The fig’s best known human purpose though is as the ultimate laxative. Since time immemorial the bunged-up, the sclerotic and the irregular have reluctantly swallowed a ghastly gulp of syrup of figs – and very soon had cause to be grateful for the juice’s infallible ability to shift intransigent and impacted waste material lodged in the lower bowel (or, to use a colloquial figure of speech, shed some ballast). Don’t fight it: a spoonful of syrup helps the midden dung go down. I hasten to add that I only know this second-hand; being a highly advanced alien (planet Ztsolæ in the Xacriqo galaxy), I’ve evolved beyond such crude physiological determinism and jettison what little detritus I generate via my nose: tiny, hard, caper-like drupes that can easily be scattered like rose-petals as I proceed along my primrose path.

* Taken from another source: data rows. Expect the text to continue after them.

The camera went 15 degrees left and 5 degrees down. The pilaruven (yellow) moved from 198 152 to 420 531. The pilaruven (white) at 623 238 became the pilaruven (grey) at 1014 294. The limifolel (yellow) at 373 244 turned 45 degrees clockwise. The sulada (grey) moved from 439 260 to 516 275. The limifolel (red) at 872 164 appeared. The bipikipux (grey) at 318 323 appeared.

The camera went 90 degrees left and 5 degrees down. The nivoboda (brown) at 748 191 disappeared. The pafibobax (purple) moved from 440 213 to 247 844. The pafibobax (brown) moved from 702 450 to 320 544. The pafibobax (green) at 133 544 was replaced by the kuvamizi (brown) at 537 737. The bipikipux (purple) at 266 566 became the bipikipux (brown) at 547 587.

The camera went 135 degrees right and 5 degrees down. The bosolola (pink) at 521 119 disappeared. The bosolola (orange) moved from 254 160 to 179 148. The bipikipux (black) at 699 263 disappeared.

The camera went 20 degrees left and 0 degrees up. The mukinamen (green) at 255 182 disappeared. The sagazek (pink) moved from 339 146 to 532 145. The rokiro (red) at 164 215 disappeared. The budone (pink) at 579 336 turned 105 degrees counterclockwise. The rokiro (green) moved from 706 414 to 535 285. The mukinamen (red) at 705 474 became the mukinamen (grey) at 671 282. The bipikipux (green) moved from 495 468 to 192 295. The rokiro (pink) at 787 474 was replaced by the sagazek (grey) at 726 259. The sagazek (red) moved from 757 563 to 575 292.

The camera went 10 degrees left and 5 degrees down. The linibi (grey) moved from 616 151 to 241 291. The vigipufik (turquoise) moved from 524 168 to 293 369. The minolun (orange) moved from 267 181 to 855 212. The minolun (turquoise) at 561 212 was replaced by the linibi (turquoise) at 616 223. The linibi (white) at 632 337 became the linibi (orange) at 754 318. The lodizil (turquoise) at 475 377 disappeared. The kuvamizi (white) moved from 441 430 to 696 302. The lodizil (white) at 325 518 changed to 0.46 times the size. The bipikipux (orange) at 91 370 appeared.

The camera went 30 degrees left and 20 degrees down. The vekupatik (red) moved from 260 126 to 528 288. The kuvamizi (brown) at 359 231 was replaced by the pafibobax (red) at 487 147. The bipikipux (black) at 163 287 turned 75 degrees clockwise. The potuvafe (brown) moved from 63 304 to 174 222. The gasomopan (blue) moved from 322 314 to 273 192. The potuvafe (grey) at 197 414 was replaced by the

If the fig were a footballer it would be Luis Figo, the retired Portuguese midfielder: stylish, flashy and able to unlock the stubbornest defence. If the fig were a piece of music it would be The Marriage of Figaro, comical and fulfilling in a minor key. If the fig were a writer it would be Eva Figes (1932-2012), radical, adult and challenging. If the fig were a weather system it would be fog, moist, macabre and mysterious. If the fig were a decorative domestic ornament it would be a porcelain figurine, to be handled with care lest you drop one. I’m a fig fan.
This will be my last summer of gardening work. I’m getting far too old. My poor feet: I soak them for hours in a bowl of warm water infused with lavender oil, but they still look like two bruised, cracked, swollen, veiny pieces of rotting carrion. Why am I bothering, especially as my total net income after decades on the yard broom has been approximately £0.00p? It’s enough of a task to vigilantly configure my own plot of jungle. It’s time to cease ruining, I mean reviving, the mixed borders of Rumney widows. It’s time to change. And before long, the years of futile toil will fade from memory and come to seem like they were all just a figment of my imagination.